WHAT YOU NEED TO DO
Every entry below should be written out exactly, and no image should appear.

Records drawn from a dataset
■ ■ ■ ■

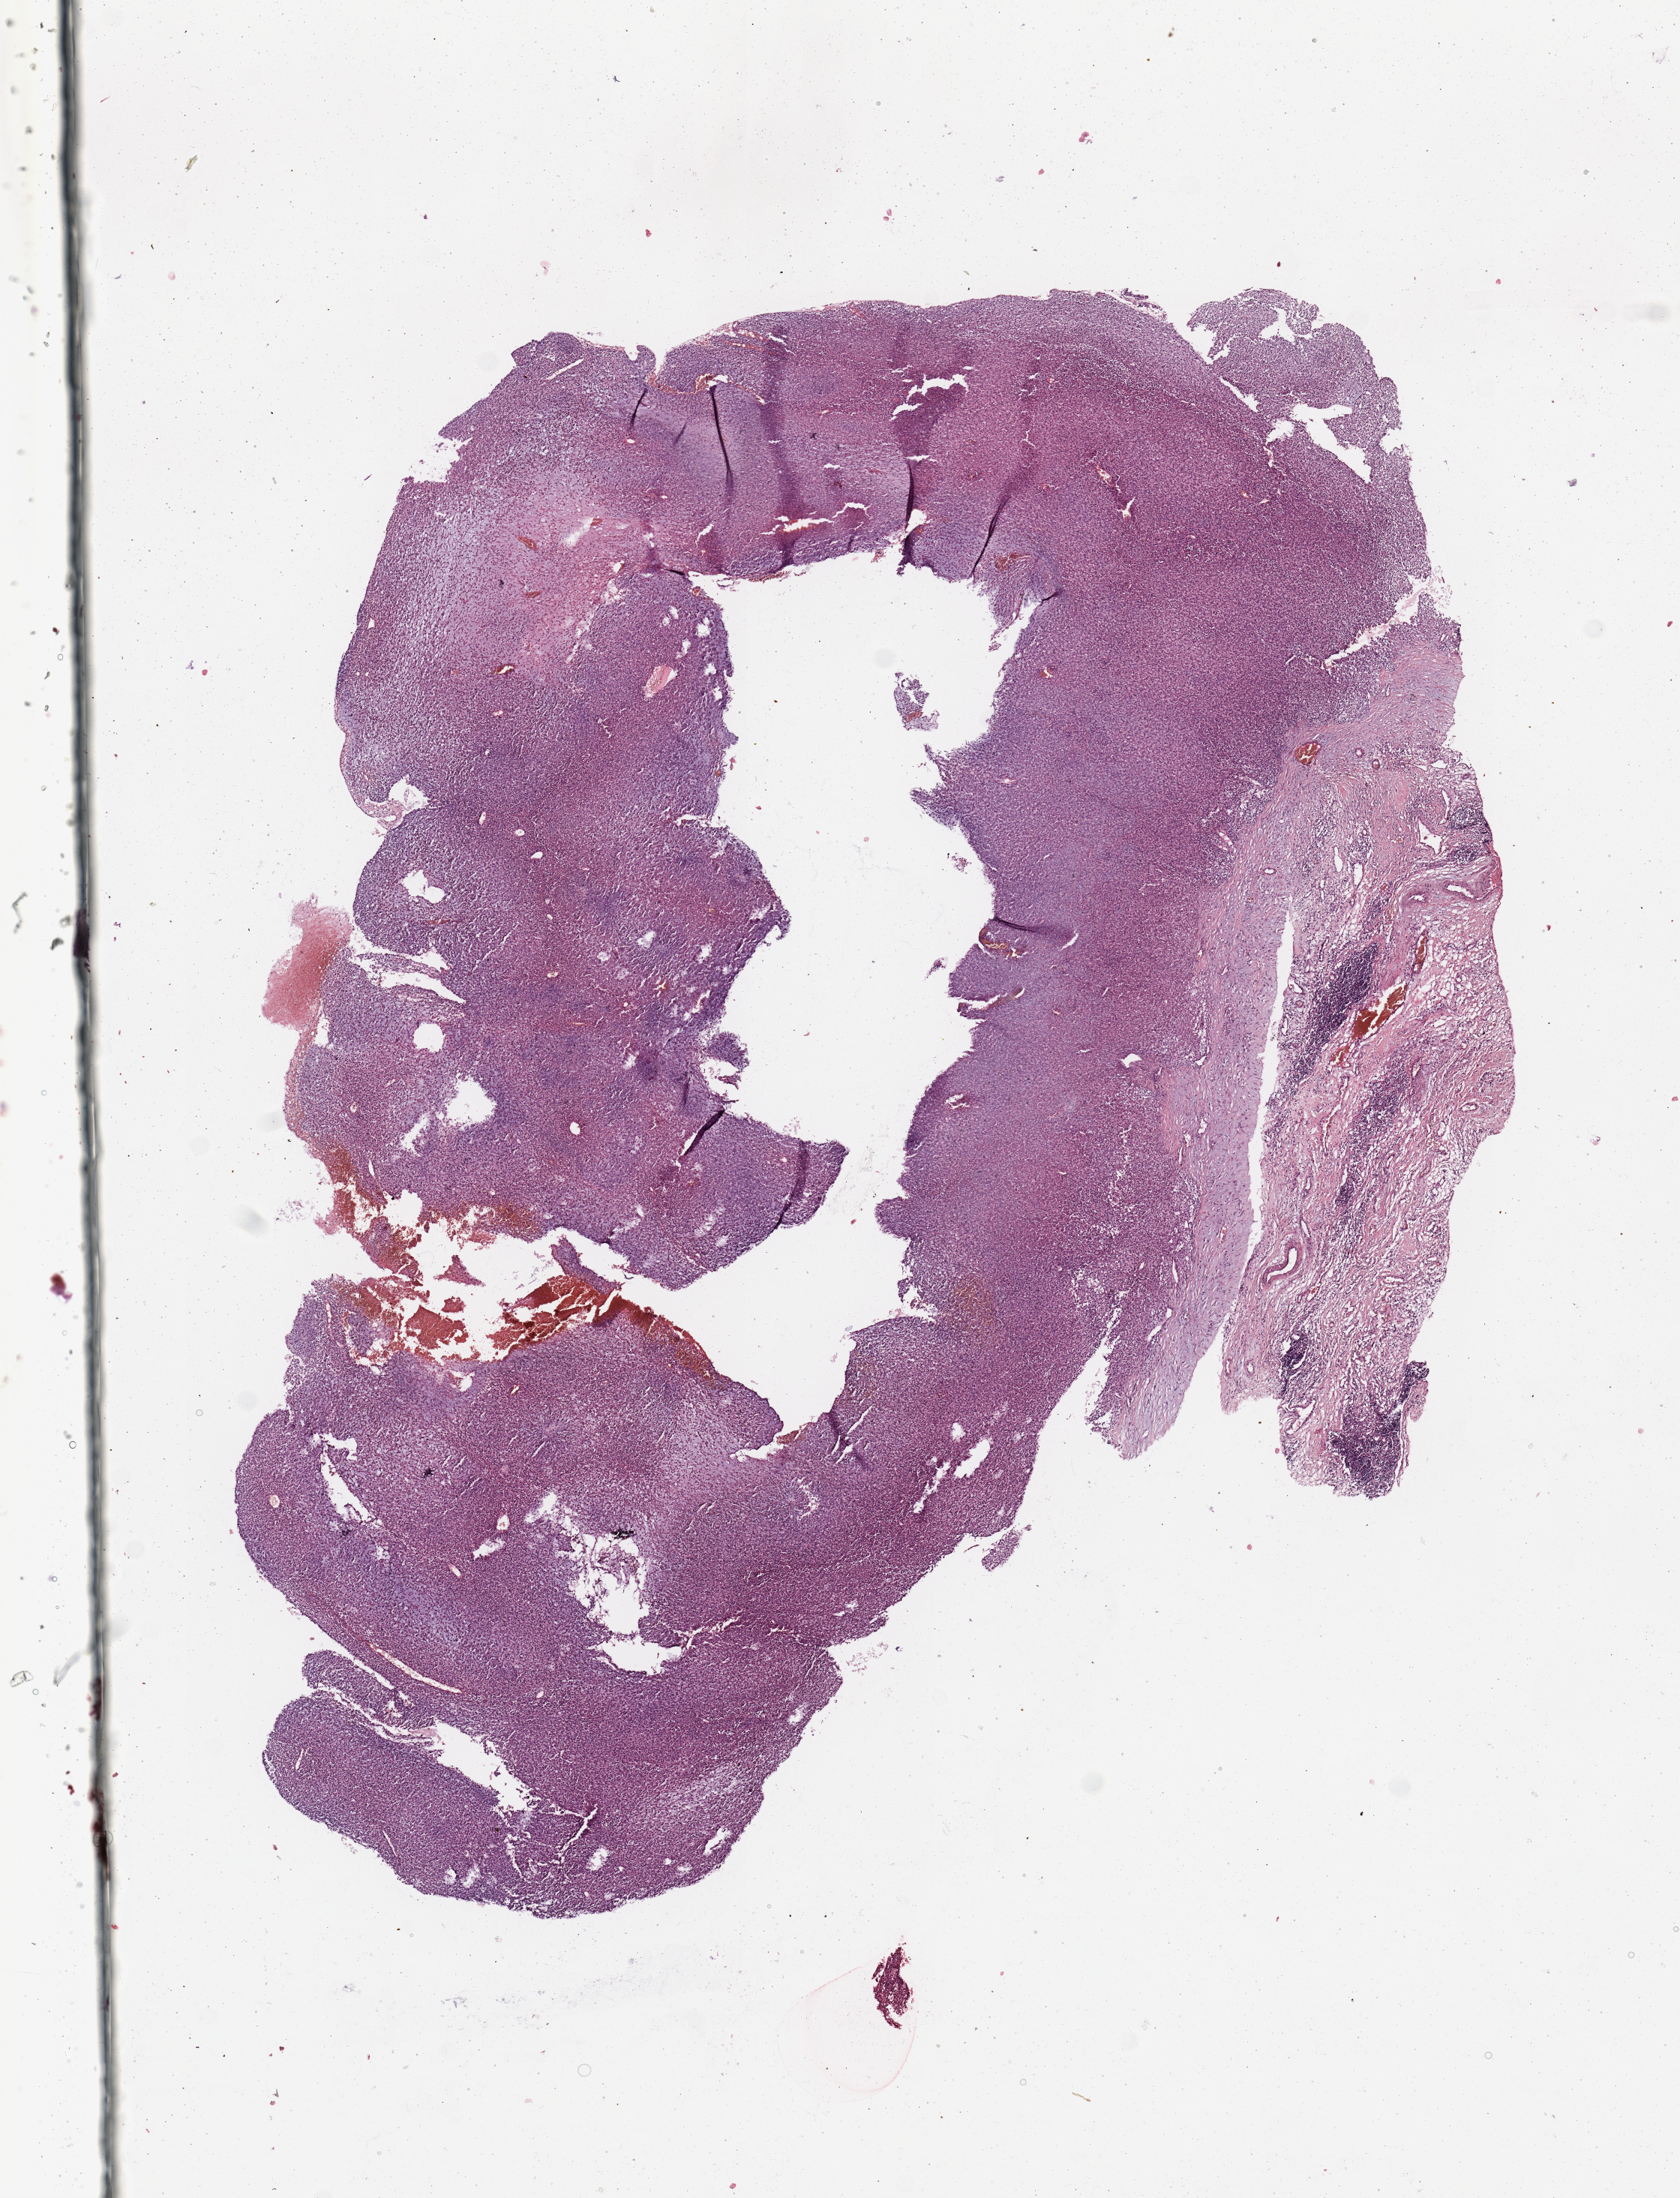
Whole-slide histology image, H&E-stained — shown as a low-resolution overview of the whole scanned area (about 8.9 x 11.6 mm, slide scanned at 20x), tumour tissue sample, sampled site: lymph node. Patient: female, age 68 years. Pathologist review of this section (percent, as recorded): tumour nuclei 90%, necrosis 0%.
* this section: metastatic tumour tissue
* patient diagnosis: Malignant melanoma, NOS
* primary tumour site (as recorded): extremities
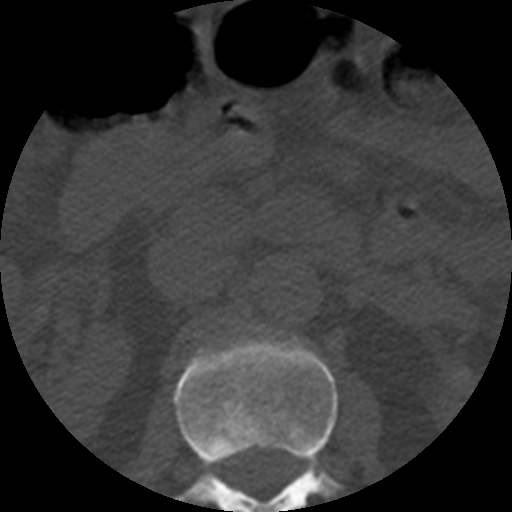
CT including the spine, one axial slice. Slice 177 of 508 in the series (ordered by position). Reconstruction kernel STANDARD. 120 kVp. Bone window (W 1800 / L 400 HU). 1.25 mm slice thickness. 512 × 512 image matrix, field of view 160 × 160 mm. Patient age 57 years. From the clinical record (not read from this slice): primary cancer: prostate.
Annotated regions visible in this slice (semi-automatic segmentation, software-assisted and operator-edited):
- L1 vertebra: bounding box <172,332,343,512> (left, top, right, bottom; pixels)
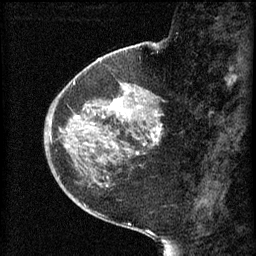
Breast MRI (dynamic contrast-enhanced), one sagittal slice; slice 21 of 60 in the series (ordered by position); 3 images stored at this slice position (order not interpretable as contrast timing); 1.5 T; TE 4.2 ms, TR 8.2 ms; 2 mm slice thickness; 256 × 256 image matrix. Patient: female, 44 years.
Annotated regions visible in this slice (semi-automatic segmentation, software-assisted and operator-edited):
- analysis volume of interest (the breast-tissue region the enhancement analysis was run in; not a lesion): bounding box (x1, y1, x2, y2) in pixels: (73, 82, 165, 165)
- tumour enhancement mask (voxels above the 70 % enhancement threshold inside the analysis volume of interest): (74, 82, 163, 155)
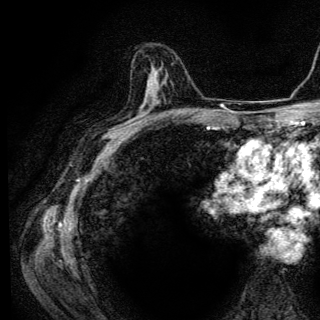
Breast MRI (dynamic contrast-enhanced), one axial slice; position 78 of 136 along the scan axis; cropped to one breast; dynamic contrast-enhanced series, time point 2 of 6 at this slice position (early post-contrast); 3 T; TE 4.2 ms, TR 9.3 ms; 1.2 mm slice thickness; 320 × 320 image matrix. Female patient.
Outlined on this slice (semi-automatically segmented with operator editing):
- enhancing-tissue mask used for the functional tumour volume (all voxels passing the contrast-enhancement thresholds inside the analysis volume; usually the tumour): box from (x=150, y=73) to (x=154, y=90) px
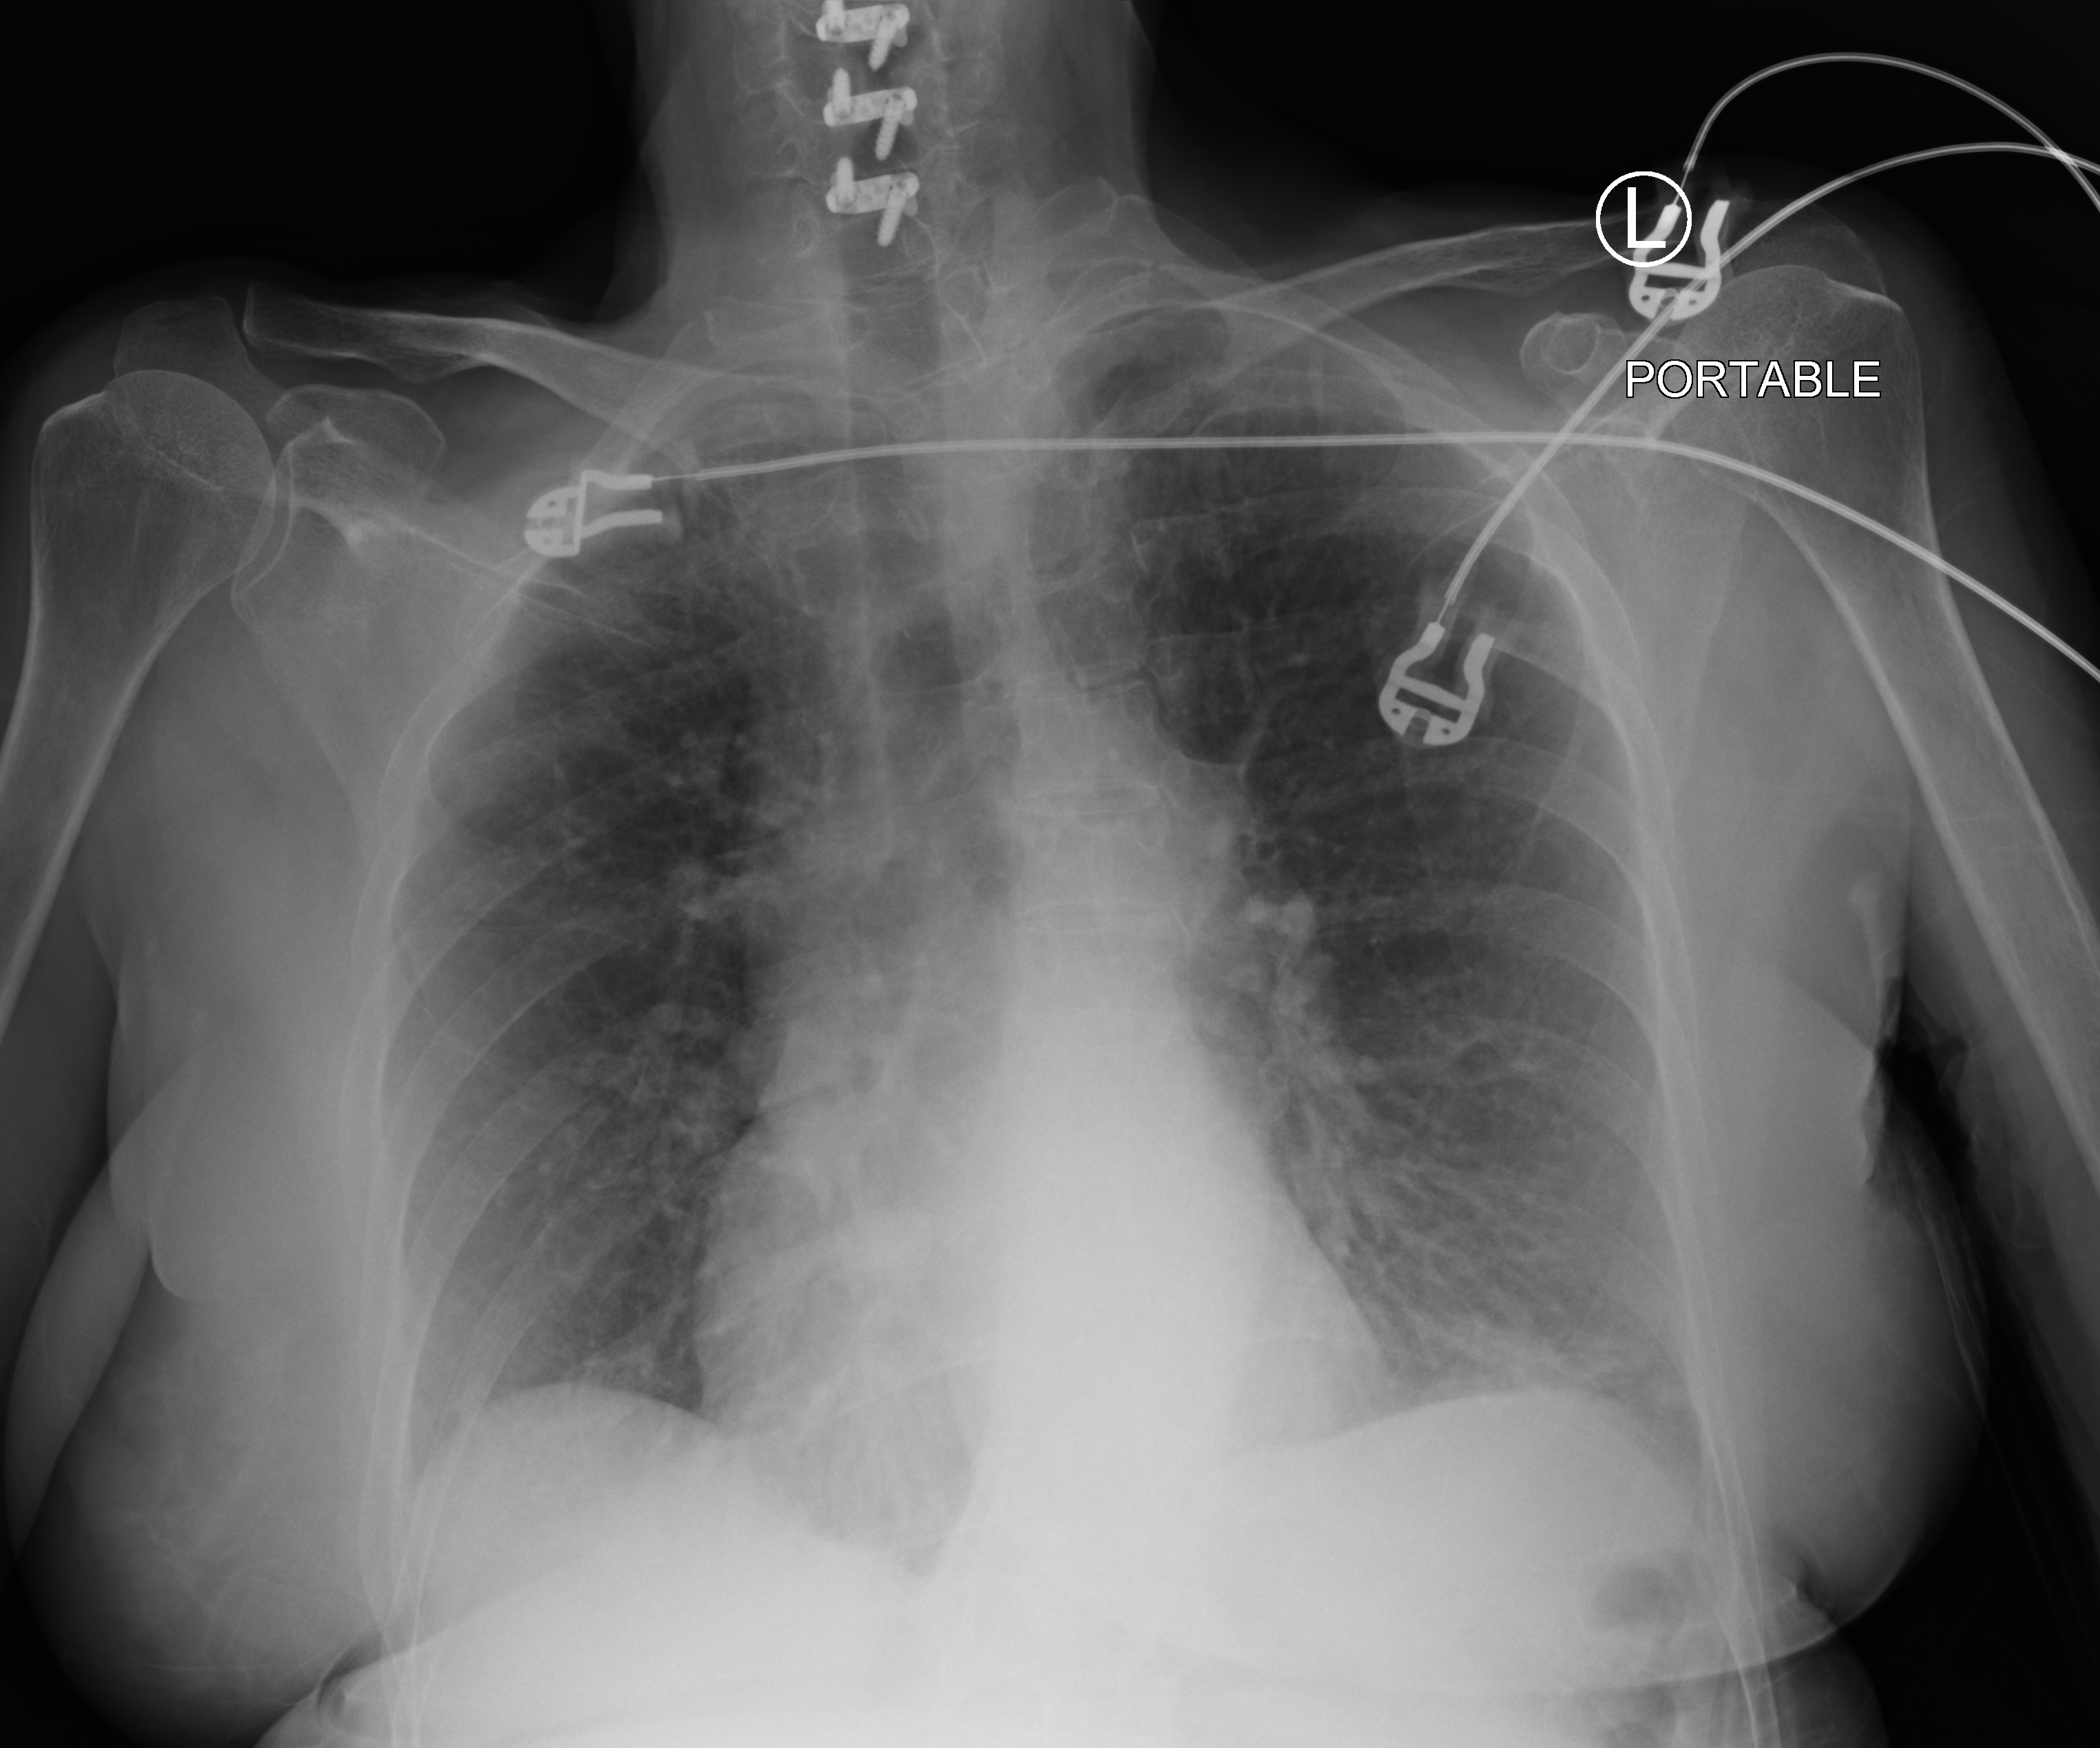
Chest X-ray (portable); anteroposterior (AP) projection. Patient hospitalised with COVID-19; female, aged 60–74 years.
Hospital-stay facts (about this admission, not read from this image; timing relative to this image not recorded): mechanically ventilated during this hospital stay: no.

■ ■ ■ ■

RESULT OF THIS EXERCISE
Whole-slide histology image, H&E-stained — shown as a low-resolution overview of the whole scanned area (about 8.9 x 11.6 mm, slide scanned at 20x), tumour tissue sample, sampled site: lymph node. Patient: female, age 68 years. Pathologist review of this section (percent, as recorded): tumour nuclei 90%, necrosis 0%.
* this section: metastatic tumour tissue
* patient diagnosis: Malignant melanoma, NOS
* primary tumour site (as recorded): extremities
CT including the spine, one axial slice. Slice 177 of 508 in the series (ordered by position). Reconstruction kernel STANDARD. 120 kVp. Bone window (W 1800 / L 400 HU). 1.25 mm slice thickness. 512 × 512 image matrix, field of view 160 × 160 mm. Patient age 57 years. From the clinical record (not read from this slice): primary cancer: prostate.
Annotated regions visible in this slice (semi-automatic segmentation, software-assisted and operator-edited):
- L1 vertebra: bounding box <172,332,343,512> (left, top, right, bottom; pixels)
Breast MRI (dynamic contrast-enhanced), one sagittal slice; slice 21 of 60 in the series (ordered by position); 3 images stored at this slice position (order not interpretable as contrast timing); 1.5 T; TE 4.2 ms, TR 8.2 ms; 2 mm slice thickness; 256 × 256 image matrix. Patient: female, 44 years.
Annotated regions visible in this slice (semi-automatic segmentation, software-assisted and operator-edited):
- analysis volume of interest (the breast-tissue region the enhancement analysis was run in; not a lesion): bounding box (x1, y1, x2, y2) in pixels: (73, 82, 165, 165)
- tumour enhancement mask (voxels above the 70 % enhancement threshold inside the analysis volume of interest): (74, 82, 163, 155)
Breast MRI (dynamic contrast-enhanced), one axial slice; position 78 of 136 along the scan axis; cropped to one breast; dynamic contrast-enhanced series, time point 2 of 6 at this slice position (early post-contrast); 3 T; TE 4.2 ms, TR 9.3 ms; 1.2 mm slice thickness; 320 × 320 image matrix. Female patient.
Outlined on this slice (semi-automatically segmented with operator editing):
- enhancing-tissue mask used for the functional tumour volume (all voxels passing the contrast-enhancement thresholds inside the analysis volume; usually the tumour): box from (x=150, y=73) to (x=154, y=90) px
Chest X-ray (portable); anteroposterior (AP) projection. Patient hospitalised with COVID-19; female, aged 60–74 years.
Hospital-stay facts (about this admission, not read from this image; timing relative to this image not recorded): mechanically ventilated during this hospital stay: no.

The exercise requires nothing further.